» **Work to be completed**: For the material below, return exactly the lines starting at the one holding "SUPER KIDS DAY" and ending at the one holding "No comments", counting both as part of the range.

» **The records**:

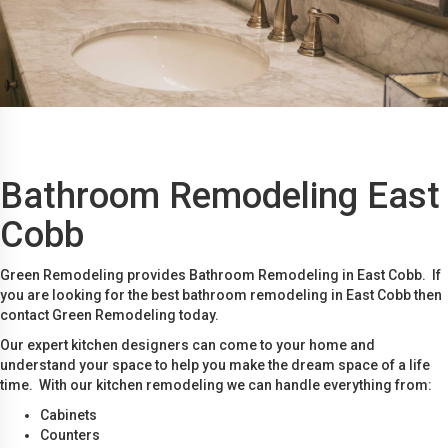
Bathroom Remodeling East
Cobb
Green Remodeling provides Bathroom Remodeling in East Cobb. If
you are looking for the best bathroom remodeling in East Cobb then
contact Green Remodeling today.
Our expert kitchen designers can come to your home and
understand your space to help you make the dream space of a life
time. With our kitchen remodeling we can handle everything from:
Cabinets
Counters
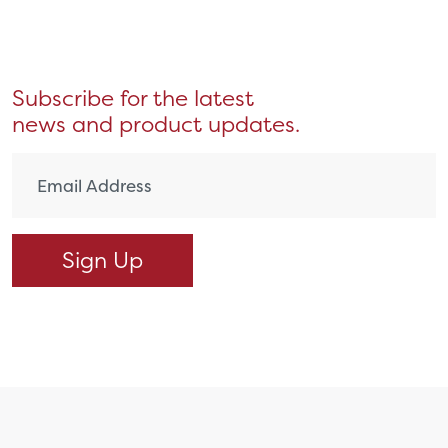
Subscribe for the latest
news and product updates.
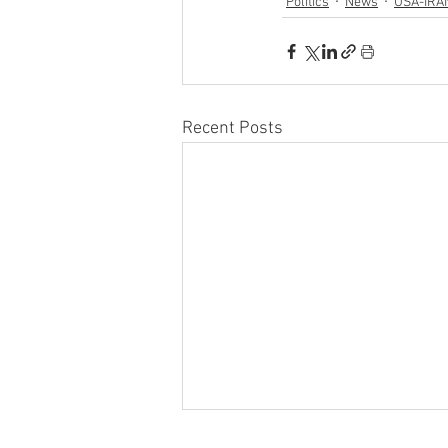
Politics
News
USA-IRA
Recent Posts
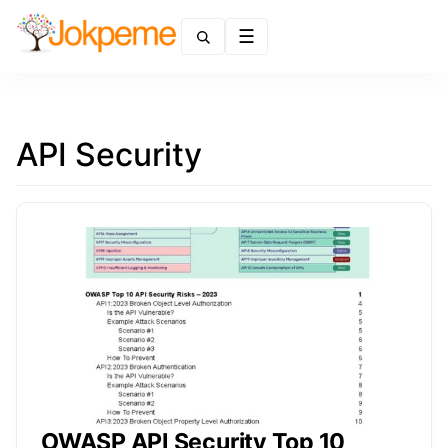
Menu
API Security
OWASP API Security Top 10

* * *

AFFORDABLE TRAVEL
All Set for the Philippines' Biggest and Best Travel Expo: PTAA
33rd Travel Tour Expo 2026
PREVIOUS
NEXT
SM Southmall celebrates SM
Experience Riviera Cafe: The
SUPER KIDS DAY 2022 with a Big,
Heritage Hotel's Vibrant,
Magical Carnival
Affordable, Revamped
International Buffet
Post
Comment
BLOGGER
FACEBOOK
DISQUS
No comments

» **Task result**:
SUPER KIDS DAY 2022 with a Big,
Heritage Hotel's Vibrant,
Magical Carnival
Affordable, Revamped
International Buffet
Post
Comment
BLOGGER
FACEBOOK
DISQUS
No comments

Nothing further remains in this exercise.